Physical Description of the Finger Reader

Shilkrot describs the FingerReader as “rather small, sort of like an
oversized ring.” He said that the ring was about the height of one average
finger width and about half the distance from knuckle to knuckle. He added
that the FingerReader itself, without a cable, has not been weighed, but he
estimates it at about 50 grams (1.8 ounces) or less. The latest version is
more like an easily adjustable rubber strap than a hard ring.

How the Finger Reader Works

The device’s camera points down from where it is worn on the finger, but
does not touch the page. As the tip of the finger moves along the page, the
camera gets a wide view of the print. Tones play if the user’s finger
deviates from the current line.

Shilkrot and the research team developed a complex algorithm to convert what the camera sees into speech. According to Shilkrot, it usually takes less
than half a second to speak a word once it is detected.

As the wearer’s finger moves across the page, the camera uses the algorithm
to process what it is seeing. Shilkrot said, “The idea of what we’re trying
to do is that you can always trust the device to say the word that is in
front of your fingertip. The camera sits on the finger, but does not touch
the page. That’s how it gets such a wide view of what’s there. It tracks the
fingertip and it tracks the words on the page. It gives you audio cues to
feel where the print is and it tries to infer the next word to say.”

The FingerReader currently connects to an Android device such as a phone or
tablet.
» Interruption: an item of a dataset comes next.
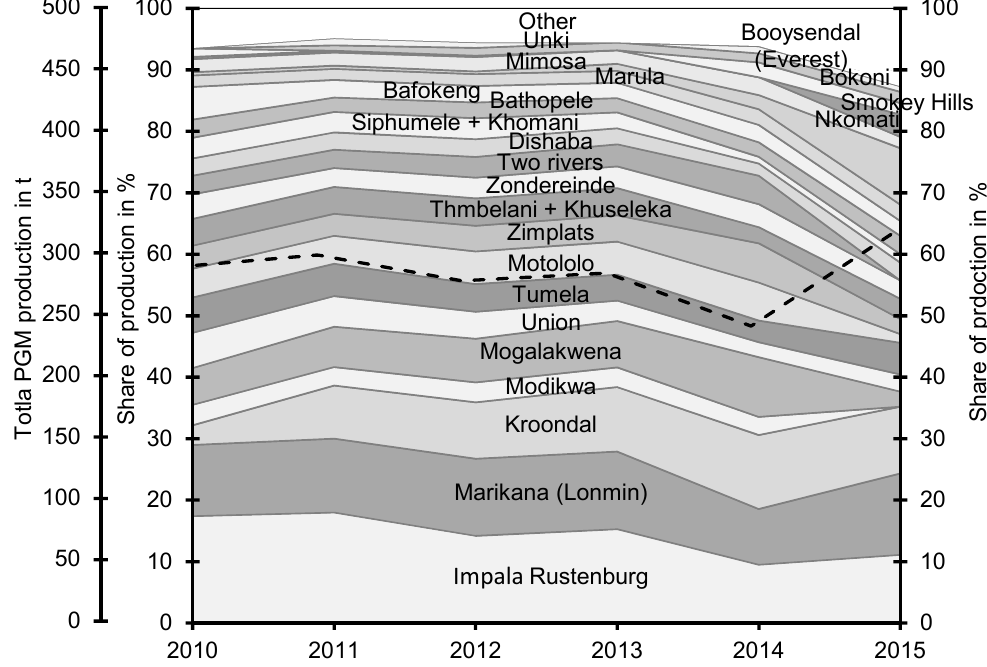
Figure 4. Production shares of different mines and total production (dashed line). Mines specified as “Others”comprise Blue Ridge, Twickenham, Tharisa, Chromite tailings retreatment facility, Eland, Crocodile River, Platinum Mile retreatment facility, Marikana (Aquarius), Pilanesberg, Western Limb Tailings Retreatment, Pandora, Limpopo mines.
The developers are working on a wireless version. Shilkrot
explained, “The development process on Android is easier because it’s more
open. With iOS we still haven’t figured out if we can connect the device and
have the phone work with it. It has to do with some drivers and we don’t
have a definitive answer to that yet.”

Testing the Finger Reader

Shilkrot expressed his gratitude to members of the VIBUG (Visually Impaired
& Blind Users Group) who meet at MIT. This group was involved with
recruiting test subjects for the Finger Reader prototype. Shilkrot said that
most, if not all, testers were members of the group, adding, “In the name of
the team I would like to thank them.”

When the Finger Reader was first tested, researchers used both vibrations
and audio signals, separately and together, to help guide the user’s finger.
There were two motors on the device, one on the top and one on the bottom.
They tried three different methods: vibrations alone, tones alone, and the
two together. The researchers chose to use the audio method alone since
audio sensors are lighter and smaller than vibrating motors.

Shilkrot discussed further development of the Finger Reader. “There’s a lot
more to do on the software side and on the device side to correct things. We
don’t need to bother the user with these things. The user needs to be
reading naturally and the device will be doing the heavy lifting.”

Availability of the Finger Reader

The Finger Reader is still in the developmental stage. Shilkrot explains the
timeline thusly: “We are not a company with a lot of funding; we can’t hire
a bunch of engineers. We’re doing this in an academic route, [which] means
that we have limited funding, limited people, and limited time to work on
this. That’s why it will take longer than people might expect, but it’s
definitely taking steps to where it’s becoming more like a product.”

Shilkrot didn’t know how much the Finger Reader will cost since a final
version has not yet been developed. He did mention that a user who already
has an Android device will only need to purchase the Finger Reader to have
on-the-go reading capability.

The Future of the Finger Reader

According to Shilkrot, many people are skeptical about the Finger Reader. He
said, “We’ve got to keep in mind that we’re researching something that has
never been done before. We’re trying to come up with this new way of reading
and we’re still trying to figure out the best way to do it. If we keep
working on it, involving people with a visual impairment into our design
process and our developmental process, I think we can end up with something
that is good and useful.” He understands that people want to feel and try
the Finger Reader, but at present, more development and testing need to be done.